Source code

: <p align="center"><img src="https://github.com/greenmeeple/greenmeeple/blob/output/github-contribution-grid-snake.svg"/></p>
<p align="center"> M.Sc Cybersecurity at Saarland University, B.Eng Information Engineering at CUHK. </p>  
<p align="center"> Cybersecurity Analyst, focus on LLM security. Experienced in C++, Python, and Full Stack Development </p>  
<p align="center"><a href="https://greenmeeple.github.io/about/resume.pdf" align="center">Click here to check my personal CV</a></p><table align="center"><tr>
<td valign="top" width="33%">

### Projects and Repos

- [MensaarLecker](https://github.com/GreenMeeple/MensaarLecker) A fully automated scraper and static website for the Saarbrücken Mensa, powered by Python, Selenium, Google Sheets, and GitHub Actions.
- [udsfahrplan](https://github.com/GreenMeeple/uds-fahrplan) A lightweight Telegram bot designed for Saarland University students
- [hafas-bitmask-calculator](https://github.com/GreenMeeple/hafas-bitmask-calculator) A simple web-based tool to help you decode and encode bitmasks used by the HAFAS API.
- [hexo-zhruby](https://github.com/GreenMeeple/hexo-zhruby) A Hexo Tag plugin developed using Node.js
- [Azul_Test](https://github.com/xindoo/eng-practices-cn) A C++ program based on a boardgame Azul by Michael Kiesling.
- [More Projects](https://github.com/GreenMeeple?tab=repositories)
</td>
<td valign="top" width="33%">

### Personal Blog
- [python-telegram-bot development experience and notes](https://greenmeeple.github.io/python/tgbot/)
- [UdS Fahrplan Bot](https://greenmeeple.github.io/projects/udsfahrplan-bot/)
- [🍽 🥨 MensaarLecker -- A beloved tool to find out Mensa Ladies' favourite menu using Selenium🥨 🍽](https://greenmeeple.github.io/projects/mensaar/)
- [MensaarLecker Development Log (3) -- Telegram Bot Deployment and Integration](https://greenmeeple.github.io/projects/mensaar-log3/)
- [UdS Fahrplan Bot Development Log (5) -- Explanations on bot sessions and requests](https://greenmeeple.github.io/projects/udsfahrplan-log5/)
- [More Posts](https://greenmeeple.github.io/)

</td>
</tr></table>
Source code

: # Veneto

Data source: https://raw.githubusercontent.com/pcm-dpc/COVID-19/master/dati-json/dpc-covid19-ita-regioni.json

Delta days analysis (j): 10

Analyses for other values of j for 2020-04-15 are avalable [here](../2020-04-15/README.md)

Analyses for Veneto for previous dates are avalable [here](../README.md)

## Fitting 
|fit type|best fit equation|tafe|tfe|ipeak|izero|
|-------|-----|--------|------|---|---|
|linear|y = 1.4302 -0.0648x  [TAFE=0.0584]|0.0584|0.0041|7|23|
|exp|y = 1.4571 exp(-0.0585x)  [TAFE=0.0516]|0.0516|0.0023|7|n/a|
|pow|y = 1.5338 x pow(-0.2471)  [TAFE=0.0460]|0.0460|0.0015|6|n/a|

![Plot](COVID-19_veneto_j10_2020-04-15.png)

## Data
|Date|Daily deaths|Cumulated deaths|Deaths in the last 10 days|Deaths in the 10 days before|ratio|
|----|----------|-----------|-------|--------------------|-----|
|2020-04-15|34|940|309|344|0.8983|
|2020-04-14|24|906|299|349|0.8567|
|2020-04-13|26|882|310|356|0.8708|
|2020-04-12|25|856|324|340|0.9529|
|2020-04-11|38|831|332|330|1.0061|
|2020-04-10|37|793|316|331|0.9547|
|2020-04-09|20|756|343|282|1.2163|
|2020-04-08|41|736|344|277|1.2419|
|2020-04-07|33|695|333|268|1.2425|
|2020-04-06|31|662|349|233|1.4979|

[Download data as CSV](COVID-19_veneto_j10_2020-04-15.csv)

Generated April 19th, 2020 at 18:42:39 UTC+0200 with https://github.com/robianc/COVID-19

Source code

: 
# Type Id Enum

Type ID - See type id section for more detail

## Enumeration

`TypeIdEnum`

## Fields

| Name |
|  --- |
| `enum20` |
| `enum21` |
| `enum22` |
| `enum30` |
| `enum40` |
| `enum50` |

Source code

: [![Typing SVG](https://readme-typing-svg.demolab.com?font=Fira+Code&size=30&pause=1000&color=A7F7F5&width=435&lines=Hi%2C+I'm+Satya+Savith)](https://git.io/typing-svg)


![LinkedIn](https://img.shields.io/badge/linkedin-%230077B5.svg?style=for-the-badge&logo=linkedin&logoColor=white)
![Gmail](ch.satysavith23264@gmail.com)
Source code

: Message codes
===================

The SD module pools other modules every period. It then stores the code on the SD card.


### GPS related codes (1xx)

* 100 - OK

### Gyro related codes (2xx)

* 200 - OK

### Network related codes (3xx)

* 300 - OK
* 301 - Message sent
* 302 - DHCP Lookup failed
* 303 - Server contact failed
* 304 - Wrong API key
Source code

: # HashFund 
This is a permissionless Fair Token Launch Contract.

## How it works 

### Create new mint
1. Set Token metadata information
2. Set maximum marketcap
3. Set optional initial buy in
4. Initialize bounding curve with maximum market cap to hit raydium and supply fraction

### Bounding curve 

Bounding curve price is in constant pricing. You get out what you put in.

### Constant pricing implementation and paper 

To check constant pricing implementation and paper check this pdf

◆ **What to do**
Every entry above should come back exactly as written.

◆ **Result of this exercise**
Source code

: <p align="center"><img src="https://github.com/greenmeeple/greenmeeple/blob/output/github-contribution-grid-snake.svg"/></p>
<p align="center"> M.Sc Cybersecurity at Saarland University, B.Eng Information Engineering at CUHK. </p>  
<p align="center"> Cybersecurity Analyst, focus on LLM security. Experienced in C++, Python, and Full Stack Development </p>  
<p align="center"><a href="https://greenmeeple.github.io/about/resume.pdf" align="center">Click here to check my personal CV</a></p><table align="center"><tr>
<td valign="top" width="33%">

### Projects and Repos

- [MensaarLecker](https://github.com/GreenMeeple/MensaarLecker) A fully automated scraper and static website for the Saarbrücken Mensa, powered by Python, Selenium, Google Sheets, and GitHub Actions.
- [udsfahrplan](https://github.com/GreenMeeple/uds-fahrplan) A lightweight Telegram bot designed for Saarland University students
- [hafas-bitmask-calculator](https://github.com/GreenMeeple/hafas-bitmask-calculator) A simple web-based tool to help you decode and encode bitmasks used by the HAFAS API.
- [hexo-zhruby](https://github.com/GreenMeeple/hexo-zhruby) A Hexo Tag plugin developed using Node.js
- [Azul_Test](https://github.com/xindoo/eng-practices-cn) A C++ program based on a boardgame Azul by Michael Kiesling.
- [More Projects](https://github.com/GreenMeeple?tab=repositories)
</td>
<td valign="top" width="33%">

### Personal Blog
- [python-telegram-bot development experience and notes](https://greenmeeple.github.io/python/tgbot/)
- [UdS Fahrplan Bot](https://greenmeeple.github.io/projects/udsfahrplan-bot/)
- [🍽 🥨 MensaarLecker -- A beloved tool to find out Mensa Ladies' favourite menu using Selenium🥨 🍽](https://greenmeeple.github.io/projects/mensaar/)
- [MensaarLecker Development Log (3) -- Telegram Bot Deployment and Integration](https://greenmeeple.github.io/projects/mensaar-log3/)
- [UdS Fahrplan Bot Development Log (5) -- Explanations on bot sessions and requests](https://greenmeeple.github.io/projects/udsfahrplan-log5/)
- [More Posts](https://greenmeeple.github.io/)

</td>
</tr></table>
Source code

: # Veneto

Data source: https://raw.githubusercontent.com/pcm-dpc/COVID-19/master/dati-json/dpc-covid19-ita-regioni.json

Delta days analysis (j): 10

Analyses for other values of j for 2020-04-15 are avalable [here](../2020-04-15/README.md)

Analyses for Veneto for previous dates are avalable [here](../README.md)

## Fitting 
|fit type|best fit equation|tafe|tfe|ipeak|izero|
|-------|-----|--------|------|---|---|
|linear|y = 1.4302 -0.0648x  [TAFE=0.0584]|0.0584|0.0041|7|23|
|exp|y = 1.4571 exp(-0.0585x)  [TAFE=0.0516]|0.0516|0.0023|7|n/a|
|pow|y = 1.5338 x pow(-0.2471)  [TAFE=0.0460]|0.0460|0.0015|6|n/a|

![Plot](COVID-19_veneto_j10_2020-04-15.png)

## Data
|Date|Daily deaths|Cumulated deaths|Deaths in the last 10 days|Deaths in the 10 days before|ratio|
|----|----------|-----------|-------|--------------------|-----|
|2020-04-15|34|940|309|344|0.8983|
|2020-04-14|24|906|299|349|0.8567|
|2020-04-13|26|882|310|356|0.8708|
|2020-04-12|25|856|324|340|0.9529|
|2020-04-11|38|831|332|330|1.0061|
|2020-04-10|37|793|316|331|0.9547|
|2020-04-09|20|756|343|282|1.2163|
|2020-04-08|41|736|344|277|1.2419|
|2020-04-07|33|695|333|268|1.2425|
|2020-04-06|31|662|349|233|1.4979|

[Download data as CSV](COVID-19_veneto_j10_2020-04-15.csv)

Generated April 19th, 2020 at 18:42:39 UTC+0200 with https://github.com/robianc/COVID-19

Source code

: 
# Type Id Enum

Type ID - See type id section for more detail

## Enumeration

`TypeIdEnum`

## Fields

| Name |
|  --- |
| `enum20` |
| `enum21` |
| `enum22` |
| `enum30` |
| `enum40` |
| `enum50` |

Source code

: [![Typing SVG](https://readme-typing-svg.demolab.com?font=Fira+Code&size=30&pause=1000&color=A7F7F5&width=435&lines=Hi%2C+I'm+Satya+Savith)](https://git.io/typing-svg)


![LinkedIn](https://img.shields.io/badge/linkedin-%230077B5.svg?style=for-the-badge&logo=linkedin&logoColor=white)
![Gmail](ch.satysavith23264@gmail.com)
Source code

: Message codes
===================

The SD module pools other modules every period. It then stores the code on the SD card.


### GPS related codes (1xx)

* 100 - OK

### Gyro related codes (2xx)

* 200 - OK

### Network related codes (3xx)

* 300 - OK
* 301 - Message sent
* 302 - DHCP Lookup failed
* 303 - Server contact failed
* 304 - Wrong API key
Source code

: # HashFund 
This is a permissionless Fair Token Launch Contract.

## How it works 

### Create new mint
1. Set Token metadata information
2. Set maximum marketcap
3. Set optional initial buy in
4. Initialize bounding curve with maximum market cap to hit raydium and supply fraction

### Bounding curve 

Bounding curve price is in constant pricing. You get out what you put in.

### Constant pricing implementation and paper 

To check constant pricing implementation and paper check this pdf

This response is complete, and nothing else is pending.